做完自己的小作品以后,我看着老师桌上的那些成品,突然特别能理解为什么泥塑常常让人停下来多看一会儿。因为它们身上有一种很直接的人情味。哪怕做的是动物,你也会从眼睛、嘴角、身体姿态里看出性格;哪怕做的是神话人物,也不会完全脱离普通人的情绪。它们会有得意、憨厚、倔强、喜庆、机灵,甚至一点点淘气。这些东西不是写在说明牌上的,而是被捏出来的。

After finishing my own small piece, I looked again at the instructor’s finished works and finally understood why clay figurines often make people stop and stare a little longer. They carry such direct human feeling. Even when the subject is an animal, you can read personality through the eyes, mouth, and posture. Even when the subject is mythic, it does not feel cut off from ordinary emotion. You can sense pride, innocence, stubbornness, festivity, cleverness, even a little mischief. None of this is written on a label. It is shaped by hand.

这也让我重新理解“民艺”这个词。真正好的民艺不一定追求完美无瑕的对称,不一定追求学院派那种严密写实。它追求的是让一个形象足够有生命,能被普通人喜欢,能被孩子记住,能在节日、礼物或家庭陈设里留下温度。泥塑正是这样:它用最朴素的材料,完成了一件其实很复杂的事——让泥土看起来像有心情。
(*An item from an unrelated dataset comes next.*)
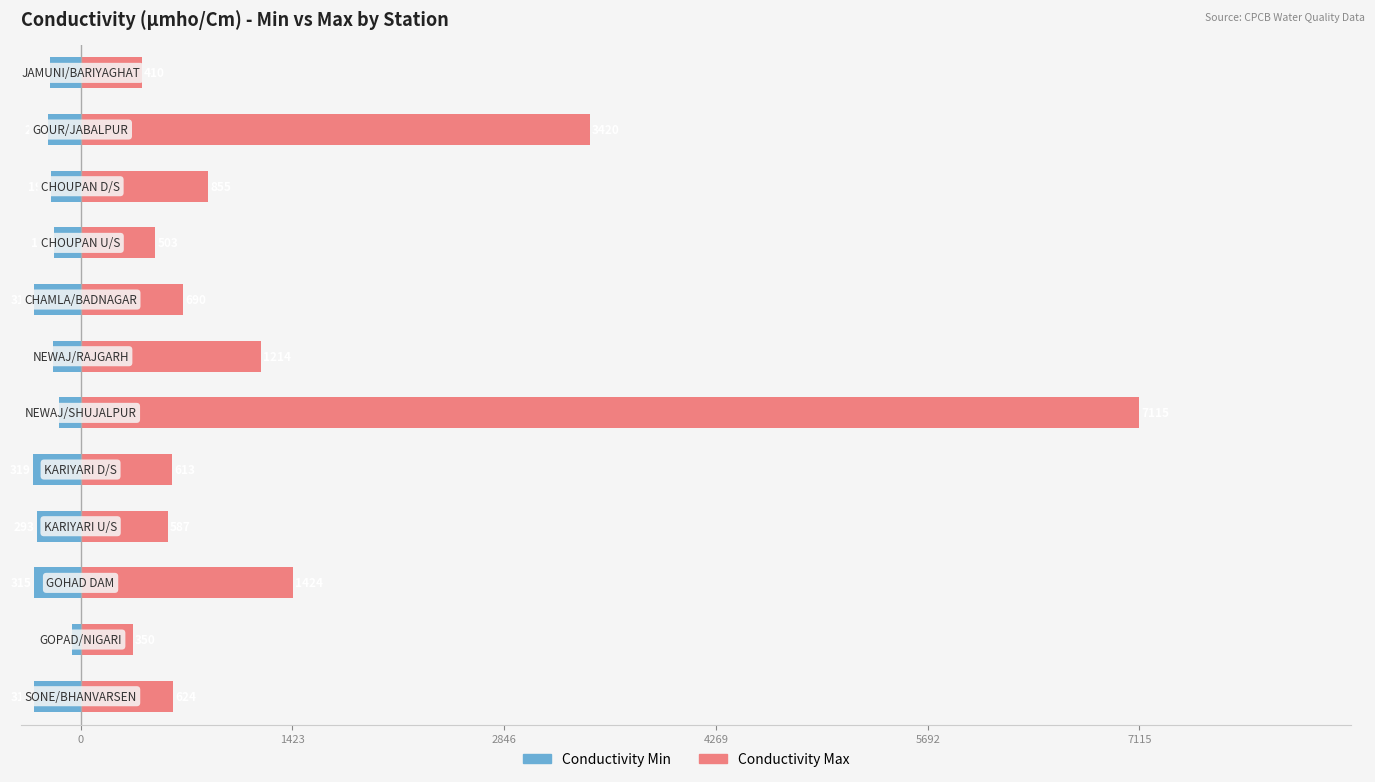

What is the maximum value for Conductivity Max?

7115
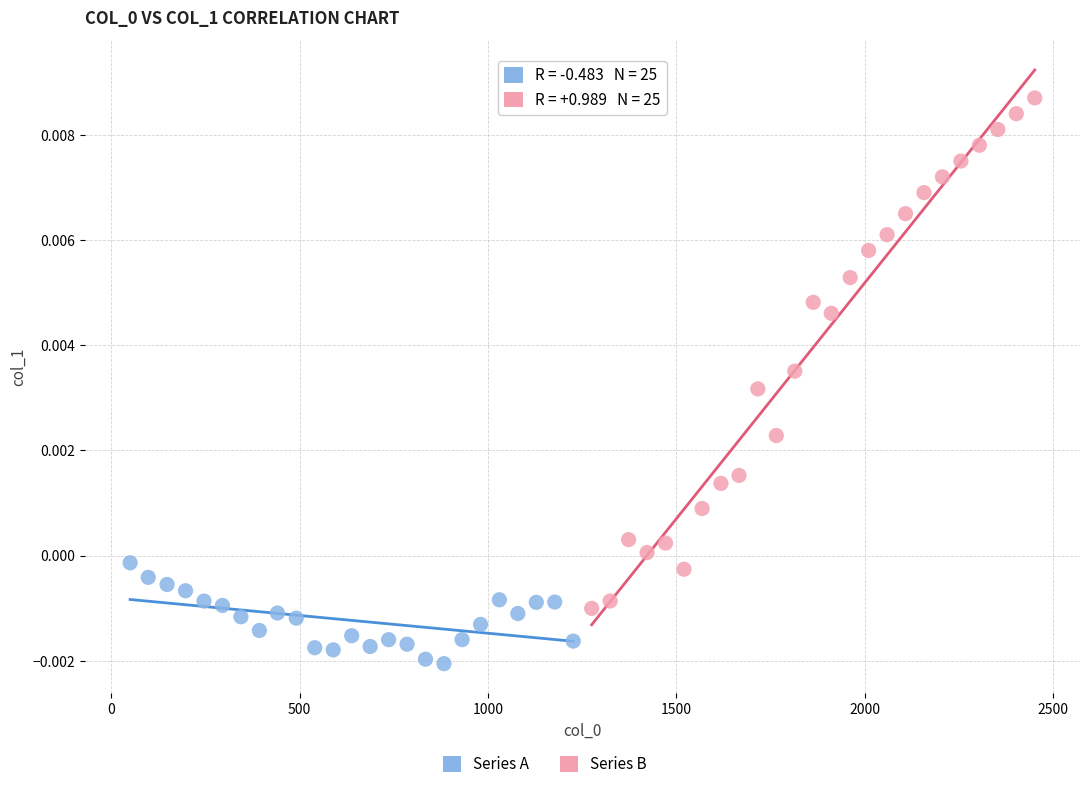

Which series has the largest Y range (max minus min)?

Series B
This also reshaped my understanding of the phrase folk art. The best folk art does not always aim for flawless symmetry or academic realism. It aims to give a figure enough life that ordinary people can love it, children can remember it, and families can keep it as part of seasonal ritual, gifting, or domestic warmth. Clay figurines do exactly that. With the plainest material, they achieve something surprisingly complex: they make earth appear to have mood.

如果你在中国旅行时遇到泥塑,我建议你一定要看手,而不只是看成品 | If you encounter clay figurines in China, watch the hands, not only the finished object

现在如果我在中国的老街、民俗馆或者非遗体验空间再看到泥塑,我已经不会只把它当成“可爱的手工摆件”了。我会先看做的人怎么取泥、怎么按、怎么接、怎么修,尤其会看他们如何处理眼神和嘴角。因为泥塑最珍贵的瞬间,往往不是完成以后,而是在一团泥慢慢长出表情的时候。那种变化很小,却很有力量。

Now, when I encounter clay figurines again in old streets, folk museums, or heritage workshops in China, I no longer see them merely as cute handmade ornaments. I watch how the maker lifts the clay, presses it, joins parts together, and refines the details—especially how they handle the eyes and mouth. The most precious moment in this craft often comes not after the piece is finished, but while a lump of clay slowly begins to grow an expression. The transformation is small, yet powerful.

如果有机会亲手试一次,我会非常推荐。你也许做不出多复杂的作品,但你会立刻明白,为什么这种看起来“很朴素”的民间手艺,其实藏着极细的观察力。对我这个来自墨西哥、原本就喜欢民间陶土手艺的人来说,中国泥塑最珍贵的地方,不是它让我看到一种陌生材料,而是它让我重新认识了熟悉的泥土:原来同样是土,在不同文化手里,真的会长出不同的表情。而中国泥塑长出来的,是一种特别温厚、直接、又带着祝愿的生命感。

If you ever have the chance to try it yourself, I would strongly recommend it. You may not produce anything complicated, but you will immediately understand why this apparently simple folk craft contains such refined powers of observation. For someone like me, a Mexican traveler who already loves folk clay traditions, the greatest gift of Chinese clay figurines was not that they introduced me to an unfamiliar material. It was that they made me rediscover a familiar one. The same earth, in different cultures, can grow entirely different expressions. And in Chinese clay figurines, the expression that emerges feels warm, direct, and full of blessing.